The risk-free interest rate is based on the interest rate payable on U.S. Treasury securities in effect at the time of grant for a period that is commensurate with the assumed expected term.

 

The expected dividend yield is none because the Company has not historically paid and does not expect for the foreseeable future to pay a dividend on its ordinary shares.

 

For the nine months ended September 30, 2021, and 2020, the fair value of options granted was estimated using a Black-Scholes option pricing model with the following weighted average assumptions:

  

   

Nine Months Ended
September 30,

(unaudited)

 
    2021     2020  
Expected term (in years)     5.8       5.0  
Expected Volatility     54.4 %     38.1 %
Risk-free rate     0.8 %     0.5 %
Dividend rate    
     
 

 

The weighted average grant date fair value of stock option awards granted was $1.61 and $0.10 during the nine months ended September 30, 2021, and 2020, respectively.

 

The following table summarizes stock option activity under the Plan for the nine months ended September 30, 2021:

 

   

Number of

Shares under

Option Plan

    Weighted-
Average
Exercise
Price per
Option
   

Weighted-

Average

Remaining

Contractual

Life (in years)

 
Outstanding at December 31, 2020     4,211,857     $ 0.76       8.6  
Granted     2,642,172     $ 3.16          
Exercised     (180,405 )   $ 0.82          
Forfeited and expired     (99,301 )   $ 1.65          
Outstanding at September 30, 2021     6,574,323     $ 1.71       8.2  
Exercisable at September 30, 2021     3,312,725     $ 0.99       8.0  
Vested and expected to vest at September 30, 2021     6,164,089     $ 1.62       8.4  

 

There were 180,405 options exercised during the nine months ended September 30, 2021. The options exercised during the nine months ended September 30, 2021, had an intrinsic value of $0.6 million. The aggregate intrinsic value of options outstanding and options exercisable as of September 30, 2021, were $23.3 million and $14.1 million, respectively. At September 30, 2021, future stock-based compensation for options granted and outstanding of $2.6 million will be recognized over a remaining weighted-average requisite service period of 2.6 years.

 

Performance and Market-Based Options

 

In March 2021, the Company granted 727,922 stock options to the Chief Executive Officer (“CEO”) under the 2020 Plan with an exercise price of $3.00 per share.
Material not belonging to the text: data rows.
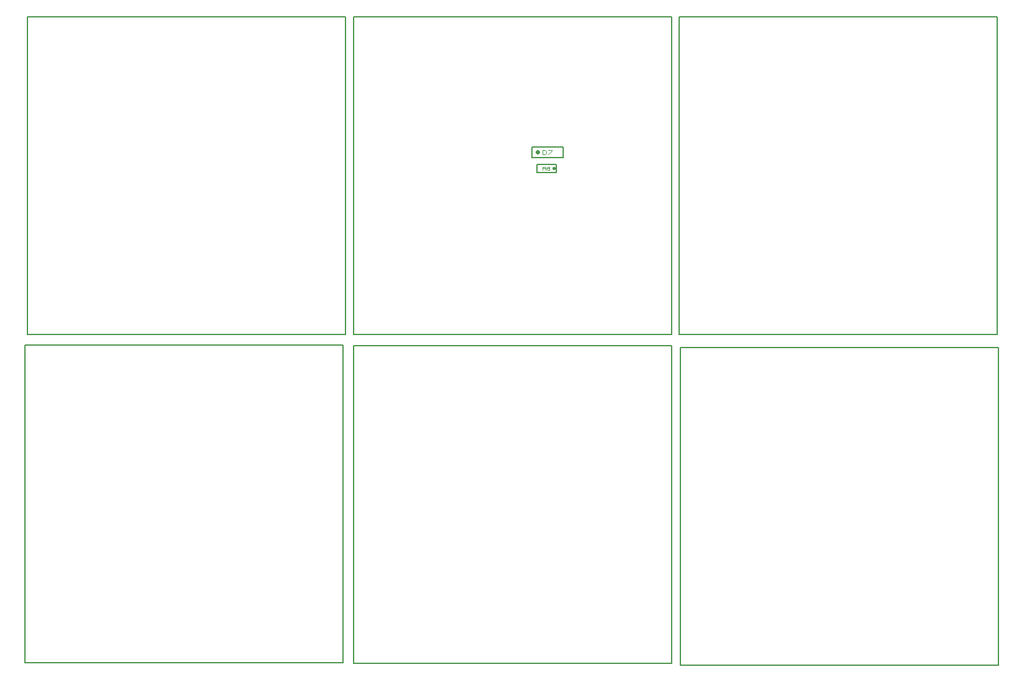
<source format=gbr>
G04 PROTEUS GERBER X2 FILE*
%TF.GenerationSoftware,Labcenter,Proteus,8.9-SP0-Build27865*%
%TF.CreationDate,2020-02-24T18:21:19+00:00*%
%TF.FileFunction,AssemblyDrawing,Top*%
%TF.FilePolarity,Positive*%
%TF.Part,Single*%
%TF.SameCoordinates,{bab694e6-e1a7-4f03-bc32-dd160c38e7b3}*%
%FSLAX45Y45*%
%MOMM*%
G01*
%TA.AperFunction,Profile*%
%ADD18C,0.203200*%
%TA.AperFunction,Material*%
%ADD20C,0.203200*%
%ADD39C,0.600000*%
%ADD40C,0.090000*%
%ADD41C,0.460000*%
%ADD42C,0.069000*%
%TD.AperFunction*%
D18*
X-240000Y+660000D02*
X+4078000Y+660000D01*
X+4078000Y+4978000D01*
X-240000Y+4978000D01*
X-240000Y+660000D01*
X+4180000Y+660000D02*
X+8498000Y+660000D01*
X+8498000Y+4978000D01*
X+4180000Y+4978000D01*
X+4180000Y+660000D01*
X+4200000Y-3830000D02*
X+8518000Y-3830000D01*
X+8518000Y+488000D01*
X+4200000Y+488000D01*
X+4200000Y-3830000D01*
X-4670000Y+660000D02*
X-352000Y+660000D01*
X-352000Y+4978000D01*
X-4670000Y+4978000D01*
X-4670000Y+660000D01*
X-4700000Y-3800000D02*
X-382000Y-3800000D01*
X-382000Y+518000D01*
X-4700000Y+518000D01*
X-4700000Y-3800000D01*
X-240000Y-3810000D02*
X+4078000Y-3810000D01*
X+4078000Y+508000D01*
X-240000Y+508000D01*
X-240000Y-3810000D01*
D20*
X+2184967Y+3065000D02*
X+2604967Y+3065000D01*
X+2604967Y+3215000D01*
X+2184967Y+3215000D01*
X+2184967Y+3065000D01*
D39*
X+2254967Y+3140000D02*
X+2254967Y+3140000D01*
D40*
X+2322967Y+3113000D02*
X+2322967Y+3167000D01*
X+2358967Y+3167000D01*
X+2376967Y+3149000D01*
X+2376967Y+3131000D01*
X+2358967Y+3113000D01*
X+2322967Y+3113000D01*
X+2403967Y+3167000D02*
X+2448967Y+3167000D01*
X+2448967Y+3158000D01*
X+2403967Y+3113000D01*
D20*
X+2249967Y+2862500D02*
X+2509967Y+2862500D01*
X+2509967Y+2977500D01*
X+2249967Y+2977500D01*
X+2249967Y+2862500D01*
D41*
X+2474967Y+2920000D02*
X+2474967Y+2920000D01*
D42*
X+2324767Y+2899300D02*
X+2324767Y+2940700D01*
X+2359267Y+2940700D01*
X+2366167Y+2933800D01*
X+2366167Y+2926900D01*
X+2359267Y+2920000D01*
X+2324767Y+2920000D01*
X+2359267Y+2920000D02*
X+2366167Y+2913100D01*
X+2366167Y+2899300D01*
X+2393767Y+2920000D02*
X+2386867Y+2926900D01*
X+2386867Y+2933800D01*
X+2393767Y+2940700D01*
X+2414467Y+2940700D01*
X+2421367Y+2933800D01*
X+2421367Y+2926900D01*
X+2414467Y+2920000D01*
X+2393767Y+2920000D01*
X+2386867Y+2913100D01*
X+2386867Y+2906200D01*
X+2393767Y+2899300D01*
X+2414467Y+2899300D01*
X+2421367Y+2906200D01*
X+2421367Y+2913100D01*
X+2414467Y+2920000D01*
M02*

</source>
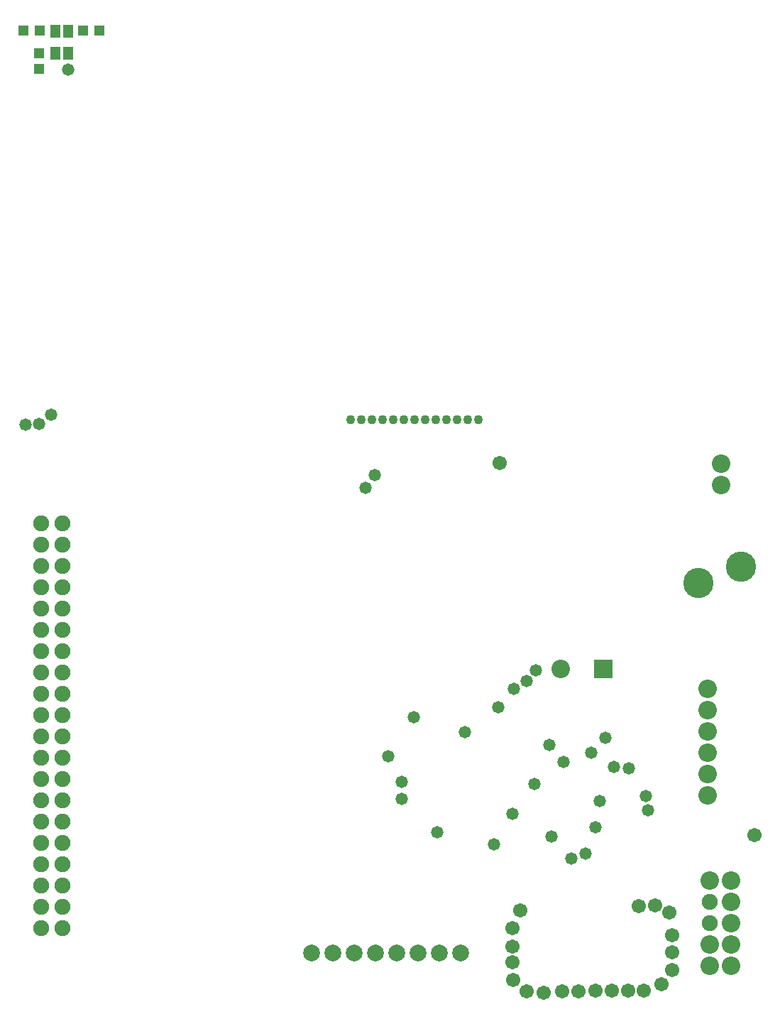
<source format=gbs>
%FSLAX44Y44*%
%MOMM*%
G71*
G01*
G75*
G04 Layer_Color=16711935*
%ADD10R,1.0000X1.0000*%
%ADD11R,0.7600X1.7800*%
%ADD12R,0.7200X1.7800*%
%ADD13R,1.0000X1.0000*%
%ADD14R,5.5000X2.0000*%
%ADD15R,2.6000X4.3000*%
%ADD16R,5.5000X5.7000*%
%ADD17R,1.5000X0.5500*%
%ADD18R,0.5500X1.5000*%
%ADD19C,0.3000*%
%ADD20C,0.6000*%
%ADD21C,1.2000*%
%ADD22C,0.4000*%
%ADD23C,2.0000*%
%ADD24C,0.2540*%
%ADD25C,1.8000*%
%ADD26C,1.7000*%
%ADD27C,2.0000*%
%ADD28R,2.0000X2.0000*%
%ADD29C,0.9000*%
%ADD30C,3.4000*%
%ADD31C,1.2700*%
%ADD32C,1.5000*%
%ADD33R,1.0000X1.4000*%
%ADD34C,0.2500*%
%ADD35C,0.2000*%
%ADD36C,0.5000*%
%ADD37R,1.2032X1.2032*%
%ADD38R,0.9632X1.9832*%
%ADD39R,0.9232X1.9832*%
%ADD40R,1.2032X1.2032*%
%ADD41R,5.7032X2.2032*%
%ADD42R,2.8032X4.5032*%
%ADD43R,5.7032X5.9032*%
%ADD44R,1.7032X0.7532*%
%ADD45R,0.7532X1.7032*%
%ADD46C,2.0032*%
%ADD47C,1.9032*%
%ADD48C,2.2032*%
%ADD49R,2.2032X2.2032*%
%ADD50C,1.1032*%
%ADD51C,3.6032*%
%ADD52C,1.4732*%
%ADD53C,1.7032*%
%ADD54R,1.2032X1.6032*%
D37*
X29000Y1118000D02*
D03*
Y1137000D02*
D03*
D40*
X101000Y1164000D02*
D03*
X82000D02*
D03*
X11000D02*
D03*
X30000D02*
D03*
D46*
X379500Y64000D02*
D03*
X481100D02*
D03*
X455700D02*
D03*
X354100D02*
D03*
X404900D02*
D03*
X430300D02*
D03*
X506500D02*
D03*
X531900D02*
D03*
D47*
X57700Y576300D02*
D03*
X32300D02*
D03*
Y550900D02*
D03*
X57700D02*
D03*
X32300Y525500D02*
D03*
X57700D02*
D03*
X32300Y500100D02*
D03*
X57700D02*
D03*
X32300Y474700D02*
D03*
X57700D02*
D03*
X32300Y449300D02*
D03*
X57700D02*
D03*
X32300Y423900D02*
D03*
X57700D02*
D03*
X32300Y398500D02*
D03*
X57700D02*
D03*
X32300Y373100D02*
D03*
X57700D02*
D03*
Y347700D02*
D03*
X32300D02*
D03*
X57700Y322300D02*
D03*
X32300D02*
D03*
X57700Y296900D02*
D03*
X32300D02*
D03*
X57700Y271500D02*
D03*
X32300D02*
D03*
X57700Y246100D02*
D03*
X32300D02*
D03*
X57700Y220700D02*
D03*
X32300D02*
D03*
X57700Y195300D02*
D03*
X32300D02*
D03*
X57700Y169900D02*
D03*
X32300D02*
D03*
X57700Y144500D02*
D03*
X32300D02*
D03*
X57700Y119100D02*
D03*
X32300D02*
D03*
X57700Y93700D02*
D03*
X32300D02*
D03*
X829750Y99900D02*
D03*
Y125300D02*
D03*
D48*
X827000Y252000D02*
D03*
Y277400D02*
D03*
Y302800D02*
D03*
Y328200D02*
D03*
Y353600D02*
D03*
Y379000D02*
D03*
X651600Y403000D02*
D03*
X829750Y74500D02*
D03*
X855150D02*
D03*
Y99900D02*
D03*
Y125300D02*
D03*
Y150700D02*
D03*
X829750D02*
D03*
X855150Y49100D02*
D03*
X829750D02*
D03*
X843000Y647400D02*
D03*
Y622000D02*
D03*
D49*
X702400Y403000D02*
D03*
D50*
X553500Y700000D02*
D03*
X528100D02*
D03*
X540800D02*
D03*
X515400D02*
D03*
X502700D02*
D03*
X490000D02*
D03*
X477300D02*
D03*
X464600D02*
D03*
X451900D02*
D03*
X439200D02*
D03*
X426500D02*
D03*
X413800D02*
D03*
X401100D02*
D03*
D51*
X867000Y525000D02*
D03*
X816000Y505000D02*
D03*
D52*
X693099Y213850D02*
D03*
X577000Y357000D02*
D03*
X29000Y695000D02*
D03*
X687999Y302999D02*
D03*
X476000Y345000D02*
D03*
X537000Y327000D02*
D03*
X681000Y183000D02*
D03*
X664000Y177000D02*
D03*
X504000Y208000D02*
D03*
X572000Y194000D02*
D03*
X446000Y299000D02*
D03*
X462000Y268000D02*
D03*
X462000Y248000D02*
D03*
X64000Y1117000D02*
D03*
X593999Y230000D02*
D03*
X44000Y706000D02*
D03*
X620000Y266000D02*
D03*
X698000Y245000D02*
D03*
X13000Y694000D02*
D03*
X655000Y292000D02*
D03*
X637999Y311999D02*
D03*
X753000Y251000D02*
D03*
X756000Y234000D02*
D03*
X705000Y321000D02*
D03*
X430000Y634000D02*
D03*
X419000Y619000D02*
D03*
X596000Y379000D02*
D03*
X714999Y285999D02*
D03*
X733000Y284000D02*
D03*
X611000Y388000D02*
D03*
X622000Y401000D02*
D03*
X641000Y203000D02*
D03*
D53*
X751000Y19000D02*
D03*
X772000Y27000D02*
D03*
X785000Y44000D02*
D03*
X781000Y112000D02*
D03*
X785000Y85000D02*
D03*
Y65000D02*
D03*
X764000Y121000D02*
D03*
X611000Y18000D02*
D03*
X631000Y17000D02*
D03*
X653000Y18000D02*
D03*
X673000D02*
D03*
X693000Y19000D02*
D03*
X713000D02*
D03*
X732000D02*
D03*
X595000Y32000D02*
D03*
X594000Y53000D02*
D03*
Y72000D02*
D03*
X579000Y648000D02*
D03*
X883000Y205000D02*
D03*
X745000Y120000D02*
D03*
X594000Y94000D02*
D03*
X603000Y115000D02*
D03*
D54*
X49000Y1137000D02*
D03*
X64000D02*
D03*
Y1163400D02*
D03*
X49000D02*
D03*
M02*

</source>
The options vest based on the CEO’s continued service in addition to the following terms:

 

317,688 options vest in full when the closing price of the Company’s common stock reaches or exceeds $9.00 per share for a minimum of 20 consecutive trading days. These options expire on March 3, 2031.

 

46,273 options vest in full when the closing price of the Company’s common stock reaches or exceeds $9.00 per share for 20 out of 30 trading days after the Company becomes listed on the New York Stock Exchange or Nasdaq. These options expire on March 22, 2026.

 

363,961 options vest in full when the closing price of the Company’s common stock reaches or exceeds $13.50 per share for 20 out of 30 trading days after the Company becomes listed on the New York Stock Exchange or Nasdaq. These options expire on March 22, 2026.

 

The grant date fair value of the options was determined using a Monte Carlo simulation model. The Company’s assumptions for expected volatility, closing price and risk-free rate were 50.0%, $3.00 and 0.77%, respectively. The aggregate estimated fair value of the options was $0.4 million. The Company recognized $22,000 and $38,000 in share-based expenses for the three and nine months ended September 30, 2021, respectively. As of September 30, 2021, there was $0.1 million of unrecognized compensation costs which the Company plans to recognize over a weighted average period of 2.3 years. Also, as of September 30, 2021, there is an additional $0.2 million of unrecognized compensation cost which the Company will begin to recognize over a weighted average period of 4.4 years beginning on the date the Company is listed on the Nasdaq (Note 13). If the market conditions are achieved, any remaining unrecognized compensation cost associated with those options will be immediately recognized.